Today’s homeowner and business-owner prefer buildings with strong, beautiful design, multi functional spaces and close proximity to public transportation. They also desire construction that accounts for smart technology and energy sustainability.
Smaller Homes, Larger Yards
While the excitement surrounding the Tiny-House movement appears to have dwindled among most consumers, the desire for smaller homes seems to be here to stay. Many are squeezing their families into smaller square footage in order to save money or to live minimally, yet the desire for smaller living does not always mean settling for a smaller yard or an older home design.
Most are looking for more intricate interior (and exterior) design, with spaces that can serve many functions rather than many rooms, with each only serving one function.
Urban Village Living
Another growing cultural shift for homes and businesses is the desire to form smaller communities with shorter distances between businesses and families. Many consumers are looking to reduce their dependence on cars for transportation, to help the environment and their budget. If neighborhoods are designed with nearby businesses in mind and reliable public transportation available, then communities can begin to form a cohesive relationship between employing and selling to locals.
Strength and Elegance
For some, the only homes worth investing in are those that can withstand the elements. The primary function of a home is to provide shelter, and some are wary of living in homes that can’t survive natural disasters. As a result, the traditional style of home building, with wooden framing and drywall, is being replaced with more resilient materials, such a concrete and steel framing. Industrial building design in homes is usually paired with more organic or luxurious accents to create warmth in an otherwise cold environment.
The largest cultural shift in recent years has been the symbiotic relationship between advanced technology in construction and energy efficient design. 3D-printing can fill the gaps between materials found in nature and creative modern design needs. AR, Augmented Reality, and VR, Virtual Reality, can be used to precisely pilot drones into small and dangerous areas. Modern technology has also contributed to an increase in offsite construction and delivery, allowing for less time building on site with weather and location concerns.
Some buildings are designed with energy usage in mind, with minimal usage of traditional electrical or water hookups. These self-sustaining buildings are usually hooked up to their local water and electrical supply but rarely use them. Instead, they use water collected from rainwater tanks or solar power generated into electricity to fulfill their energy needs.

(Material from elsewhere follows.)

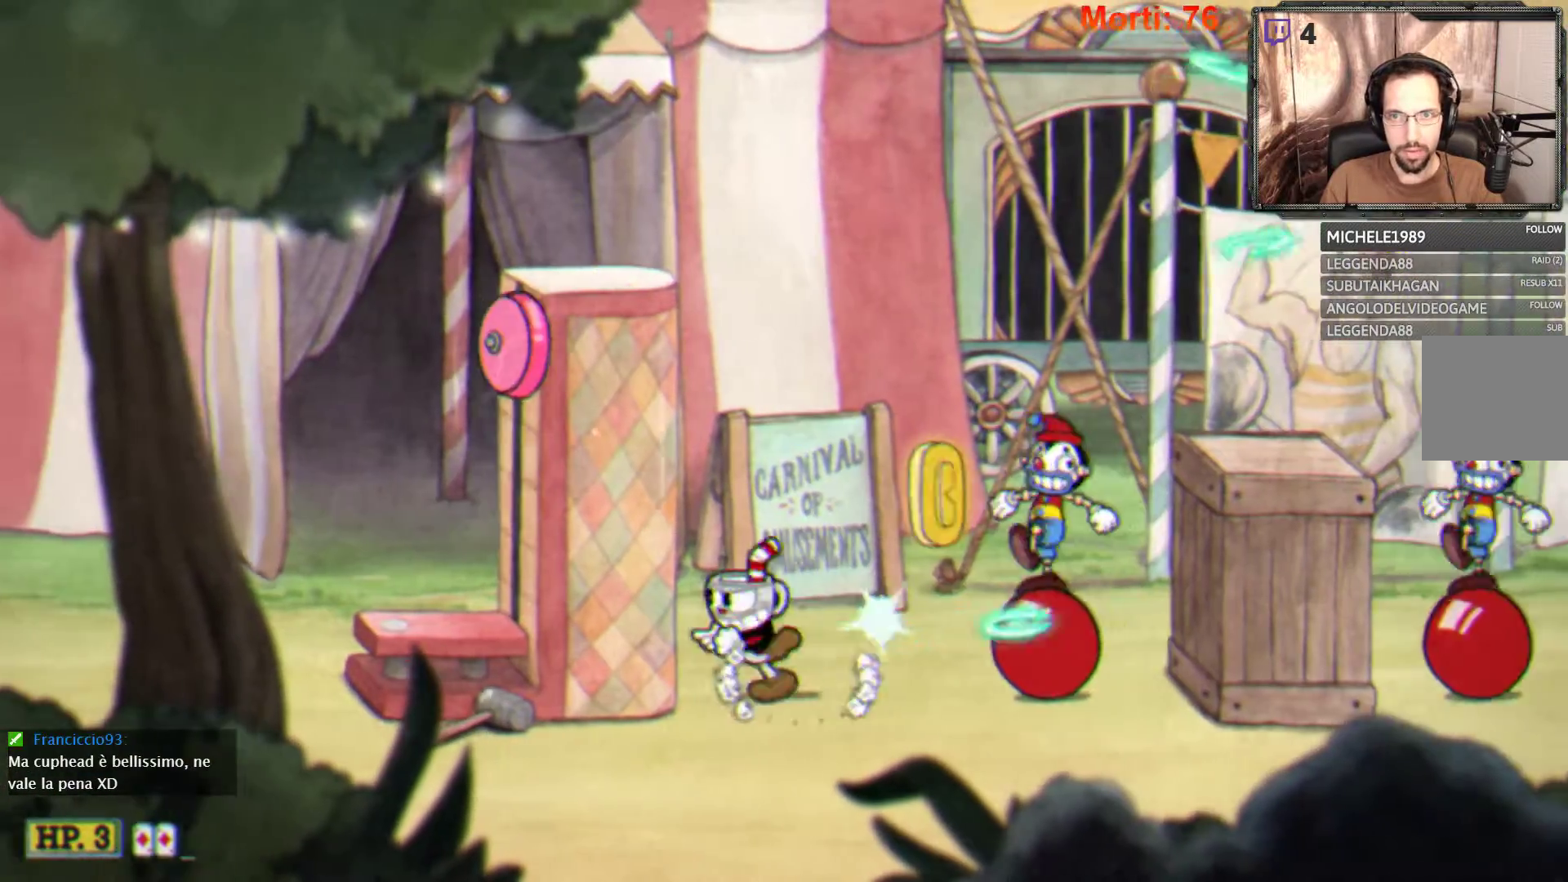
{"buttons": ["A", "L2"], "left_stick": "up-right", "right_stick": "center", "events": [[200, "A", "down"], [233, "left_stick", "up-right"]]}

It seems that with modern technology advancing each day, a building’s construction can only be limited by its design. With smart technology and energy efficiency becoming a necessary part of everyday life, businesses and homeowners expect these accommodations to be designed into their buildings. Including smart appliances and hookups, such as lights and faucets set with motion sensors, can serve the dual-purpose of providing innovative technology and using less energy.